| Text under study |
..............................
My Most Embarrassing Crossdressing Moment

Have you ever had a moment when you wished your high heels would part the sidewalk beneath your feet just long enough to envelop you? A moment when time seemed to draw out like the never ending strands of your favorite silk blouse, and all you could hear was a wave of laughter slowly washing over you? It’s perhaps at times like this you wished, hoped, dared to believe that crossdressing would forever remain in your past.

I’ve been quite fortunate in my crossdressing career (my transgendered life?) to have had few moments of outright crossdressing embarrassment. Most people I meet in public are either friendlier than usual, or don’t notice me as they walk by in their own world. A few people share a look of dawning surprise on their face – one which is usually soothed by my friendly smile. At least I think it’s my smile – perhaps they figure I’m a crazy woman and don’t want to attract too much of my attention :)
..............................
| Study questions |
1. Reproduce the crossdressing excerpt between "I’ve been quite" and "my attention :)", inclusive.
2. In the crossdressing excerpt, what usually soothes the look of dawning surprise that a few people show?
3. In its second paragraph, how does the crossdressing excerpt say people met in public react to the writer? List every reaction it describes.
None of the data is needed for this work.

| Supplied material |
..............................
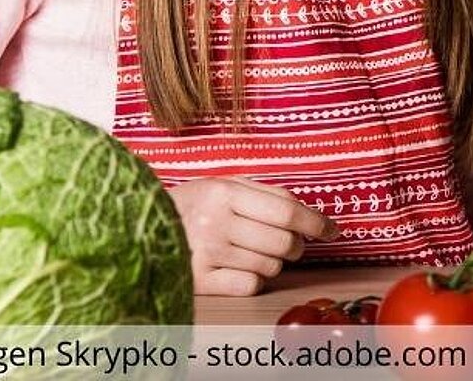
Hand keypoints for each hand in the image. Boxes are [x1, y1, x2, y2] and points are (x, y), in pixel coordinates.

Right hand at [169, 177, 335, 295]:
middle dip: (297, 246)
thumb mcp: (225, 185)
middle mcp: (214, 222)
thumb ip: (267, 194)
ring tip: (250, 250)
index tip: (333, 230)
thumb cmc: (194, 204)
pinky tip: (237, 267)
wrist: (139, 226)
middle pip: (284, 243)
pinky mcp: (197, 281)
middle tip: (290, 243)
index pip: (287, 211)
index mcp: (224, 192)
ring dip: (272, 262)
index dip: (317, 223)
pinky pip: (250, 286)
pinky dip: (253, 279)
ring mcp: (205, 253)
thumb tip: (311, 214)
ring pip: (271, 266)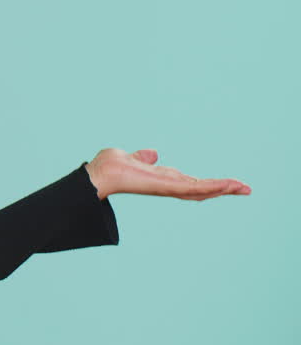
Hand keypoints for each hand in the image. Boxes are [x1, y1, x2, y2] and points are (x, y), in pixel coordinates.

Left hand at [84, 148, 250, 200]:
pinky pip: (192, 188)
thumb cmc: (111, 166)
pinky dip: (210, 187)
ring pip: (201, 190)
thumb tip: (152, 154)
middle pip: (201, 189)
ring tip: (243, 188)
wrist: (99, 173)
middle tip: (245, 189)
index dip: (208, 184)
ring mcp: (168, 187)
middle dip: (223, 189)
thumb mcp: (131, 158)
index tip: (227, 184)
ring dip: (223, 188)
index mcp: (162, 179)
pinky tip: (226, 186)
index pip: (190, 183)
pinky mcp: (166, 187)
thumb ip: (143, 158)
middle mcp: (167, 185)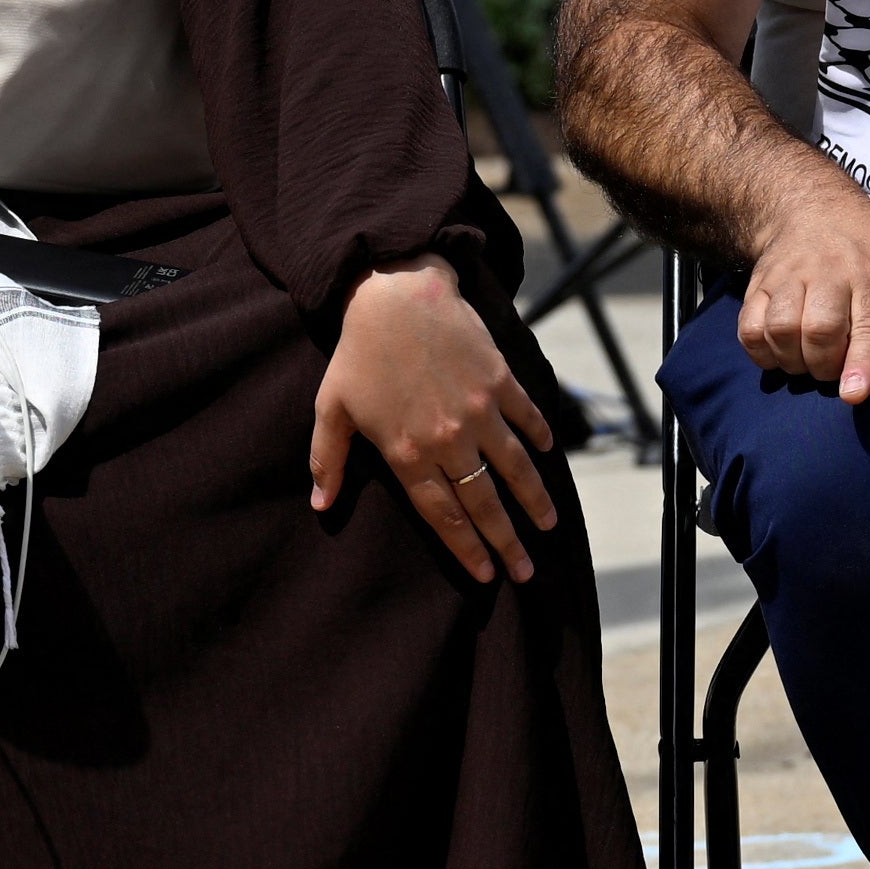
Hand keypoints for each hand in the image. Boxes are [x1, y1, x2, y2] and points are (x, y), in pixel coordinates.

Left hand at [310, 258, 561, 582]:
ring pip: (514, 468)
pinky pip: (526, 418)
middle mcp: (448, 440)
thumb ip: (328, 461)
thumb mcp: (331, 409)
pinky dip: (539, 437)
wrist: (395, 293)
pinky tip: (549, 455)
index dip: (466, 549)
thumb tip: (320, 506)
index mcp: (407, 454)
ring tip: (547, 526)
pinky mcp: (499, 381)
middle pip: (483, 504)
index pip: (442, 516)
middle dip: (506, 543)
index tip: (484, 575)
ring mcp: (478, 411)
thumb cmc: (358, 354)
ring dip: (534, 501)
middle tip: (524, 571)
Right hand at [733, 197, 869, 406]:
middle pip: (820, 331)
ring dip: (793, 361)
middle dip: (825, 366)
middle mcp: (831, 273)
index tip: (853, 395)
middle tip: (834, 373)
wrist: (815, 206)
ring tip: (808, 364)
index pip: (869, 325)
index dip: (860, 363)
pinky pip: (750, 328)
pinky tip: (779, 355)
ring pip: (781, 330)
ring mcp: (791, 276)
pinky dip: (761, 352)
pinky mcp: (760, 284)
..............................
| Replies |
1.
I’ve been quite fortunate in my crossdressing career (my transgendered life?) to have had few moments of outright crossdressing embarrassment. Most people I meet in public are either friendlier than usual, or don’t notice me as they walk by in their own world. A few people share a look of dawning surprise on their face – one which is usually soothed by my friendly smile. At least I think it’s my smile – perhaps they figure I’m a crazy woman and don’t want to attract too much of my attention :)

2. The writer's friendly smile.

3.
- They are friendlier than usual.
- They don't notice the writer as they walk by in their own world.
- They share a look of dawning surprise on their face.